Saudi Arabian Fertilizer Company (SAFCO) is looking into buying out Saudi Basic Industries Corporation’s (Sabic) stake in a joint-venture fertiliser producer based in Al-Jubail.

Chemicals giant Sabic said in a note on the Saudi Stock Exchange (Tadawul) it intends to study the economic feasibility of divesting its stake in National Chemical Fertilizer Company (Ibn Al-Baytar).

“This study comes in light of the ongoing methodology for Sabic in the evaluation of investments and the study of new investment opportunities as to enable it to achieve its strategic goals,” Sabic said in a statement translated from Arabic.

Ibn Al-Baytar, a 50:50 joint venture of Sabic and Safco, was established in 1985 and produces ammonia, urea, compound fertiliser, phosphate and liquid fertiliser. According to Sabic, Ibn Al-Baytar has a capital value of 494.7 million Saudi riyals ($131.9m).
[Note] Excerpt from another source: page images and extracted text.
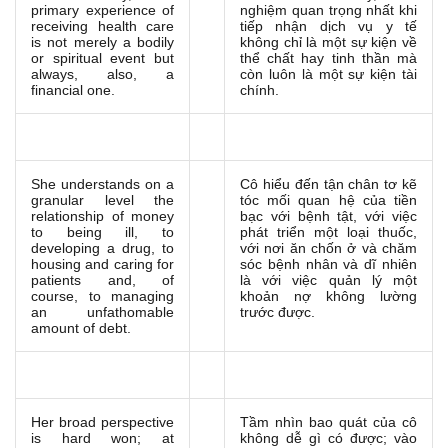
primary experience of
nghiệm quan trọng nhất khi
receiving health care
tiếp nhận dịch vụ y tế
is not merely a bodily
không chỉ là một sự kiện về
or spiritual event but
thể chất hay tinh thần mà
always, also, a
còn luôn là một sự kiện tài
financial one.
chính.
She understands on a
Cô hiểu đến tận chân tơ kẽ
granular level the
tóc mối quan hệ của tiền
relationship of money
bạc với bệnh tật, với việc
to being ill, to
phát triển một loại thuốc,
developing a drug, to
với nơi ăn chốn ở và chăm
housing and caring for
sóc bệnh nhân và dĩ nhiên
patients and, of
là với việc quản lý một
course, to managing
khoản nợ không lường
an unfathomable
trước được.
amount of debt.
Her broad perspective
Tầm nhìn bao quát của cô
is hard won; at
không dễ gì có được; vào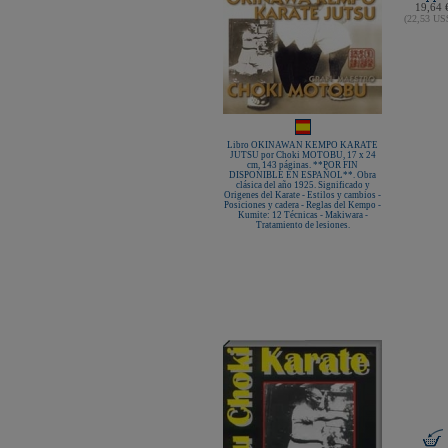
19,64 
(22,53 U
Libro OKINAWAN KEMPO KARATE
JUTSU por Choki MOTOBU, 17 x 24
cm, 143 páginas. **POR FIN
DISPONIBLE EN ESPAÑOL**. Obra
clásica del año 1925. Significado y
Origenes del Karate - Estilos y cambios -
Posiciones y cadera - Reglas del Kempo -
Kumite: 12 Técnicas - Makiwara -
Tratamiento de lesiones.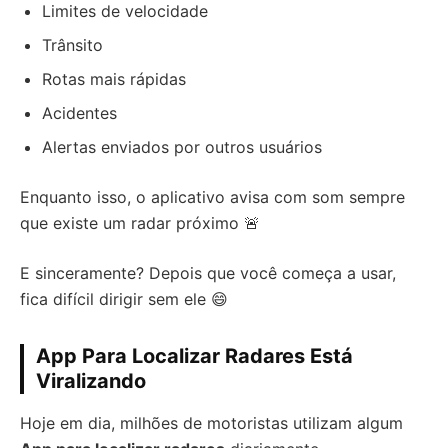
Limites de velocidade
Trânsito
Rotas mais rápidas
Acidentes
Alertas enviados por outros usuários
Enquanto isso, o aplicativo avisa com som sempre
que existe um radar próximo 🚨
E sinceramente? Depois que você começa a usar,
fica difícil dirigir sem ele 😄
App Para Localizar Radares Está
Viralizando
Hoje em dia, milhões de motoristas utilizam algum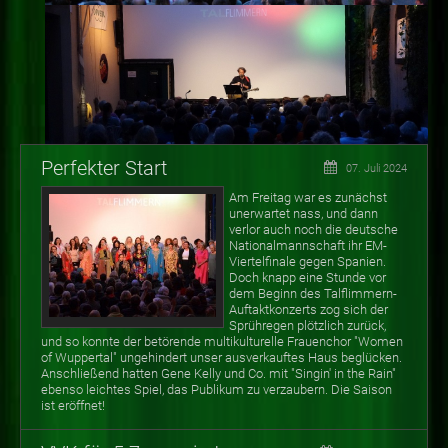
Perfekter Start
07. Juli 2024
Am Freitag war es zunächst
unerwartet nass, und dann
verlor auch noch die deutsche
Nationalmannschaft ihr EM-
Viertelfinale gegen Spanien.
Doch knapp eine Stunde vor
dem Beginn des Talflimmern-
Auftaktkonzerts zog sich der
Sprühregen plötzlich zurück,
und so konnte der betörende multikulturelle Frauenchor "Women
of Wuppertal" ungehindert unser ausverkauftes Haus beglücken.
Anschließend hatten Gene Kelly und Co. mit "Singin' in the Rain"
ebenso leichtes Spiel, das Publikum zu verzaubern. Die Saison
ist eröffnet!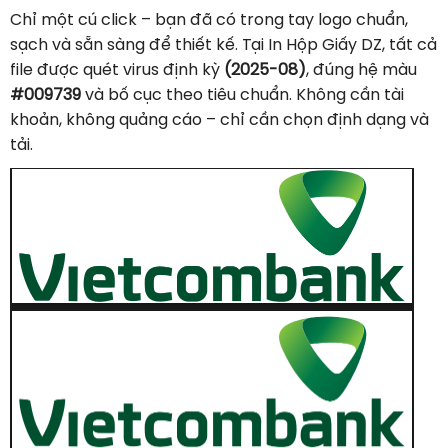
Chỉ một cú click – bạn đã có trong tay logo chuẩn,
sạch và sẵn sàng để thiết kế. Tại In Hộp Giấy DZ, tất cả
file được quét virus định kỳ
(2025-08)
, đúng hệ màu
#009739
và bố cục theo tiêu chuẩn. Không cần tài
khoản, không quảng cáo – chỉ cần chọn định dạng và
tải.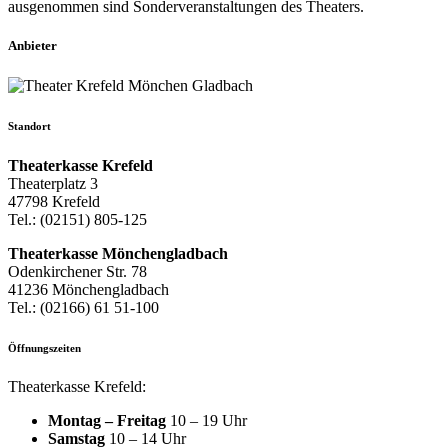
ausgenommen sind Sonderveranstaltungen des Theaters.
Anbieter
Standort
Theaterkasse Krefeld
Theaterplatz 3
47798 Krefeld
Tel.: (02151) 805-125
Theaterkasse Mönchengladbach
Odenkirchener Str. 78
41236 Mönchengladbach
Tel.: (02166) 61 51-100
Öffnungszeiten
Theaterkasse Krefeld:
Montag – Freitag
10 – 19 Uhr
Samstag
10 – 14 Uhr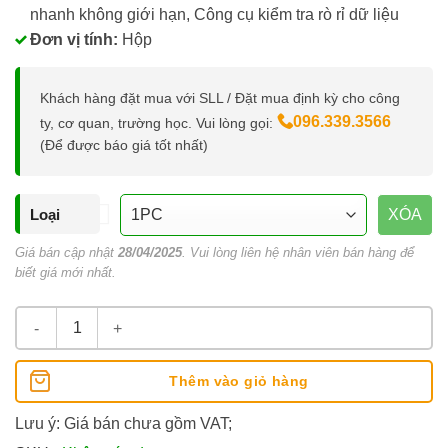
nhanh không giới hạn, Công cụ kiểm tra rò rỉ dữ liệu
Đơn vị tính:
Hộp
Khách hàng đặt mua với SLL / Đặt mua định kỳ cho công
096.339.3566
ty, cơ quan, trường học. Vui lòng gọi:
(Để được báo giá tốt nhất)
Loại
XÓA
Giá bán cập nhật
28/04/2025
. Vui lòng liên hệ nhân viên bán hàng để
biết giá mới nhất.
Phần Mềm Diệt Virus Kaspersky Plus 12 Tháng số lượng
Thêm vào giỏ hàng
Lưu ý: Giá bán chưa gồm VAT;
Sabic, the Middle East’s largest chemicals producer, currently holds 43 per cent of the shares in Safco with the remainder held by the private sector and publically listed.

Ibn Al-Baytar’s profits were hit in 2015 by lower selling prices for fertiliser products.

In Safco’s financial results for 2015 it gave as reasons for the 33 per cent drop in net profit “lower selling prices for the company’s products and the declining of the company’s share of profits from Ibn Al-Baytar”.